The East River is located in Chester, Nova Scotia and is home to the American eel. Adult eels leave our freshwater rivers to travel to the Sargasso Sea where they spawn. Young American eels, called elvers, then travel up the eastern seaboard back into east coast rivers to mature and continue the cycle.
An Elver Abundance Study is currently being conducted by BCAF in the East River, Chester as a continuation of research that was originally carried out by Fisheries and Oceans Canada (DFO) in the late 1990’s. The present BCAF study will run for 3 years. The first year began in 2008 and will continue through to 2010, this being the final year for counting the elver runs. The purpose of this project is to determine the abundance of elvers and recruitment of larger eels on the East River, Chester. There is also a commercial elver fishery on this waterway. Data from the commercial harvest, past DFO research, and BCAF's current study can be compared to assess the health of the elver populations and determine if the elvers are being harvested in a sustainable manner. (Picture #4)

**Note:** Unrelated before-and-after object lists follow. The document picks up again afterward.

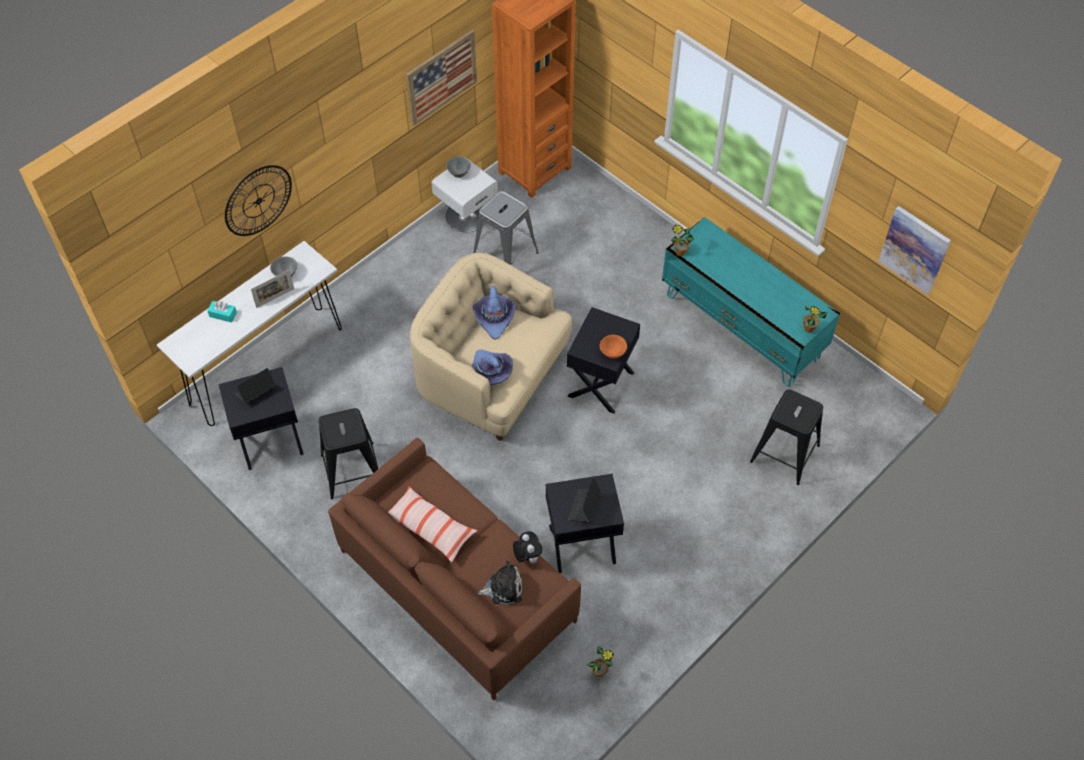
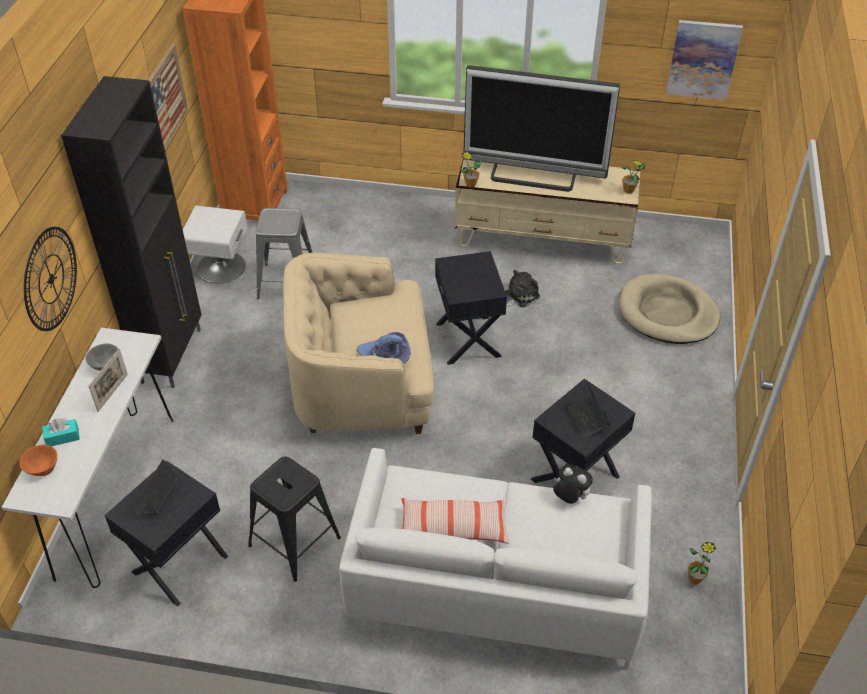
camera: 35 degrees left, 10 degrees down
brown sofa [328,438,581,700] -> white sofa [339,448,652,670]
grey bowl [446,157,471,178] -> none
purple hat [473,286,516,340] -> none
plush toy [477,561,522,605] -> plush toy moved to [505,270,540,309]
orange bowl [600,335,627,359] -> orange bowl moved to [20,445,58,476]
turquoise tv stand [662,217,840,387] -> beige tv stand [455,158,640,264]
black stool [750,390,823,485] -> beige dog bed [619,274,720,344]
none -> black cabinet [61,76,202,388]
none -> television [463,65,620,192]

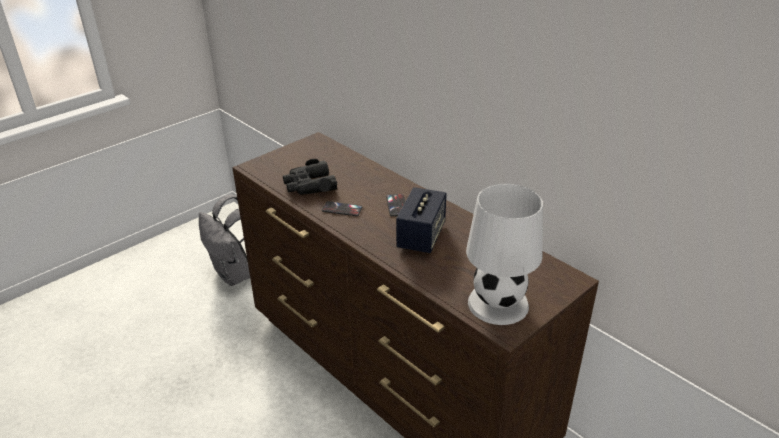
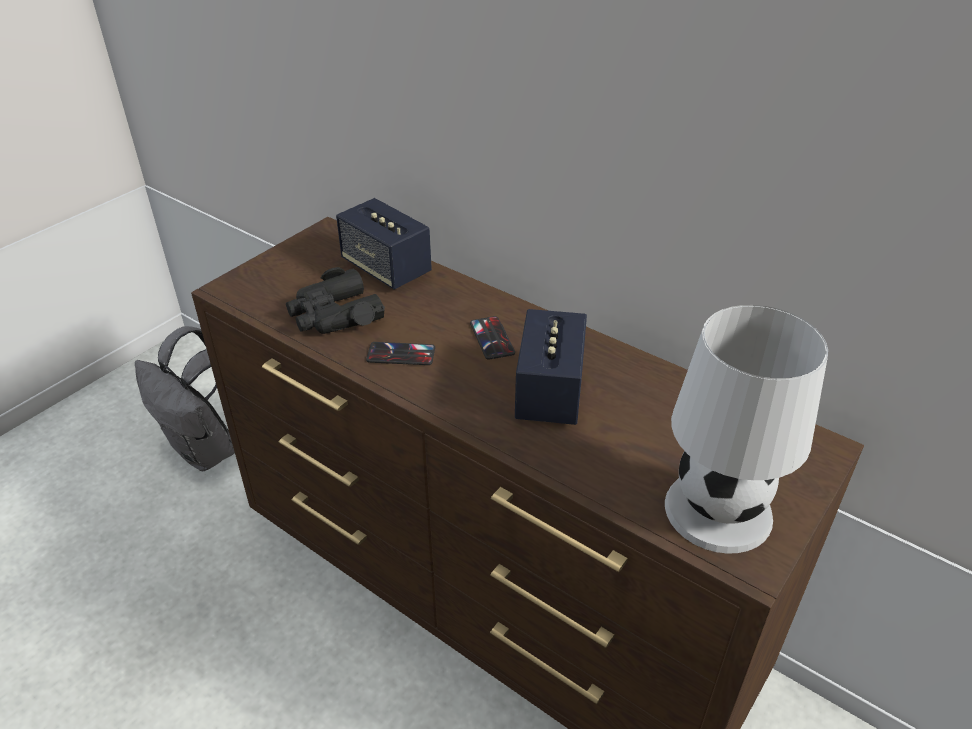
camera: 10 degrees left, 5 degrees up
none -> speaker [336,198,432,290]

The trap designed to capture the elvers uses water flow to lure the eels, as they are attracted to the current. Small ramps with flowing water enable the elvers to climb up the ramps and be flushed into an adjoining holding box. Elvers primarily run at night and are influenced heavily by the tides; therefore, traps are checked and emptied early every morning. Researchers remove and measure the total mass of elvers in each trap and conduct biological sampling on a sub-sample of individuals. Once measured, the elvers are released further upstream from the falls. The study starts annually in early spring between April and May. Timing of the runs varies on conditions, but generally the elvers begin entering the rivers once they have reached about 10°C. The study ended the middle of June in 2008; however, the project end date for the 2009 and 2010 studies is mid July.